Well its not strictly correct. All of the above features can be extracted in ArcMap using some good ‘ole VBA code. Now thats nice and easy (not!). Some of them can be extracted using ArcToolBox. Ah, you need the underlying ARC/INFO and, more importantly, the more expensive license for it. The points can also be extracted by exporting in an ASCII format although, yes, you need ArcToolBox. What started all this off? A student asking if they could calculate area as surely that must be easy! No wonder there is an over-proliferation of add-ons like ET Tools, XTools Pro and Hawths Tools. I know ESRI can’t program everything; BUT REALLY. This is elementary geometry.
So am I getting increasingly frustrated with ESRI’s banal minimalist interface that fails to give you easy access to the fundamental underlying geometry?
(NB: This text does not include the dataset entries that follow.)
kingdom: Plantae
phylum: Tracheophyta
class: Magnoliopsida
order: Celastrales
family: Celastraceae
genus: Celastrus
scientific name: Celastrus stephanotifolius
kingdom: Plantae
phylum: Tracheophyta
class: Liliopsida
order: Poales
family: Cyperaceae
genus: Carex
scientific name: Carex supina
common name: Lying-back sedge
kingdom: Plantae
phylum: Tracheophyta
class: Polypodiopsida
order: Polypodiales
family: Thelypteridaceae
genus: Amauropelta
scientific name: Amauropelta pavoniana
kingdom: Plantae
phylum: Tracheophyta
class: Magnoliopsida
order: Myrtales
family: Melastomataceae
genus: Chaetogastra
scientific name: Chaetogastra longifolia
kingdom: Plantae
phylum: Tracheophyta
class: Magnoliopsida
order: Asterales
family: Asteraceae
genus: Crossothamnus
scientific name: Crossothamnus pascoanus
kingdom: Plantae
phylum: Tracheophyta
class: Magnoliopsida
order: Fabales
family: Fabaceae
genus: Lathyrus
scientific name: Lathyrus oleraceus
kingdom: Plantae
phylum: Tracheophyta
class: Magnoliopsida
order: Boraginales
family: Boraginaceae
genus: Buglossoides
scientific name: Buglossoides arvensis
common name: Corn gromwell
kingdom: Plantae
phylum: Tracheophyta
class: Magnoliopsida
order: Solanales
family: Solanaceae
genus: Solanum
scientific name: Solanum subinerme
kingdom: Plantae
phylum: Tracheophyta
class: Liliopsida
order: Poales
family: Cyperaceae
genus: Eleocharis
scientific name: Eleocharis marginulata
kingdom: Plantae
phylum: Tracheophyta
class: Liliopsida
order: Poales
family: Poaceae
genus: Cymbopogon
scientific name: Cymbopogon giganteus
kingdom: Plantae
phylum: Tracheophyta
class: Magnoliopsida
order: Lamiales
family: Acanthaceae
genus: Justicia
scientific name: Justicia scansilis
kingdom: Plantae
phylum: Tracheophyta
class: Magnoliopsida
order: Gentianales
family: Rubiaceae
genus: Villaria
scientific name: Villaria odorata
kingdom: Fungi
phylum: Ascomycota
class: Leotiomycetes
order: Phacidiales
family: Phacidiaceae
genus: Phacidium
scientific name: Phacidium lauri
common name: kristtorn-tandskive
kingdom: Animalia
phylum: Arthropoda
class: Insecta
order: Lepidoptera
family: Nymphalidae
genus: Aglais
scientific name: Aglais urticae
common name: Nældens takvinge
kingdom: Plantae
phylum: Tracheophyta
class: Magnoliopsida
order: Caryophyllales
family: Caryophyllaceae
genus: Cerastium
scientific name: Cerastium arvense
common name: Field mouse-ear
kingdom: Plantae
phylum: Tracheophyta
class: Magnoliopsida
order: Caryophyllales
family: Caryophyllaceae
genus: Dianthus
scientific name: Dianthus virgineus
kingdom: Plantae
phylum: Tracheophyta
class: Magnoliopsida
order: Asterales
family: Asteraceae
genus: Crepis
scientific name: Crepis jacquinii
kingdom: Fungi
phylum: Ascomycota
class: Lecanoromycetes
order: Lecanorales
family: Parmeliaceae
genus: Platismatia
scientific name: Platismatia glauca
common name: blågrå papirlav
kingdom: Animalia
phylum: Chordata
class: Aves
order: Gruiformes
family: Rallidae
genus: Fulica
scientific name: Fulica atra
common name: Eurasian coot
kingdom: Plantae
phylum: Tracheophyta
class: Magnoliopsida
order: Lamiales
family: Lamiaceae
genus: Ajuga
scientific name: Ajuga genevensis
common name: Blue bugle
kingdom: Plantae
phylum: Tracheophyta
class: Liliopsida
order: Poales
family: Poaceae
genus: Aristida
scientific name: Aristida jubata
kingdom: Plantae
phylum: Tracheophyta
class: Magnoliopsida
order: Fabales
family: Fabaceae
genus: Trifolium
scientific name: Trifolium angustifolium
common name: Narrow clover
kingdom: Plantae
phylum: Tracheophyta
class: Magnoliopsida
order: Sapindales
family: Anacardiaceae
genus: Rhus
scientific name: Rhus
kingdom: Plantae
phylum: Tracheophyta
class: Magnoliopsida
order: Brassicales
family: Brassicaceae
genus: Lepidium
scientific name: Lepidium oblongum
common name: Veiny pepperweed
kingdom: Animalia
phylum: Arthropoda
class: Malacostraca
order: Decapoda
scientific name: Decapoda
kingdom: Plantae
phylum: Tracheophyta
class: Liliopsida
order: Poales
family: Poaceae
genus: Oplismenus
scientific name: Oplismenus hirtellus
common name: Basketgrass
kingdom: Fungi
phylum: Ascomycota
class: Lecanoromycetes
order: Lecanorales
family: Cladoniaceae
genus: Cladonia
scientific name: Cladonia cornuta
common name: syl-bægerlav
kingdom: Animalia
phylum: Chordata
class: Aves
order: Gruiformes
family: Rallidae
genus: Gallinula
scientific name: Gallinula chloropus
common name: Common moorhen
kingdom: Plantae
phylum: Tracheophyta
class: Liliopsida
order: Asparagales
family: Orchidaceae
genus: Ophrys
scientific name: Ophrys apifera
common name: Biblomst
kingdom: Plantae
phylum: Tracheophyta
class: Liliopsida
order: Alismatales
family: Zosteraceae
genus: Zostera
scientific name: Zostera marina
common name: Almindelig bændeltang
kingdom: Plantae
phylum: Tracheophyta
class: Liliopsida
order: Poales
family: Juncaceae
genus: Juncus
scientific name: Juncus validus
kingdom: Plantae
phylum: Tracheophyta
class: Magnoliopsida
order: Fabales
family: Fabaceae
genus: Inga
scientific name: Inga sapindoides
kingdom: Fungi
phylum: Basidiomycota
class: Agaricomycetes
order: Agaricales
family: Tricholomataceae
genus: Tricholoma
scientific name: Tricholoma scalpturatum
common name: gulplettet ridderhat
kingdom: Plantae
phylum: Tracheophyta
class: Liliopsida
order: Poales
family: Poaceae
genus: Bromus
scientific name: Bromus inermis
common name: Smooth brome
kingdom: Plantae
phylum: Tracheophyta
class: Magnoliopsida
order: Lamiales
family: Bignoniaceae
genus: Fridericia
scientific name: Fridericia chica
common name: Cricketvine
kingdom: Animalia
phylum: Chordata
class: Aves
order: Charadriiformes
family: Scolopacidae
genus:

Yes. The now outdated and poorly designed interface that is littered with toolbars, many of which you have to pay for the functionality? Yes. The over-reliance on ArcToolBox to access functionality in the well documented and programmed ARC/INFO that they couldn’t be bothered/have time to re-write properly? Yes. The over-proliferation of tools in ArcToolBox under strange group headings, with different groups having the same tool name that does different things (e.g. Project, Buffer). Yes. The bungling in-out mentality with the GeoProcessing Wizard (in in 8.x, out but turn on-nable in 9.0, removed in 9.1 to be replaced with a pathetic help screen, in as a download in 9.2). Yes. Please make up your mind!! Either make the ArcToolBox tools easy to use or write the GeoProcessing Wizard properly.
Rant over and I no doubt stand to be corrected on several things!
A solar powered GPS data logger has been doing the rounds, from Vector One and Free GeoTools (who links to the specs page). This neat little GPS unit has a SIRFStarIII chipset (32 channel) with 8mb of memory. Its (of course!) solar powered, with a foldout LCD screen so that it can be used as a “standard” GPS or simply set to data logging. Its also BT enabled.
Given my previous review of the Sony CS1 I think we are going to see more devices in this form factor (partly because us NeoGeographers are collecting data not, navigating). It seems sensible for there to be a convergence in this area and the Keomo certainly seems to do that with solar, blue tooth, data logging, form factor and regular GPS functions. This is going to be in interesting area of development.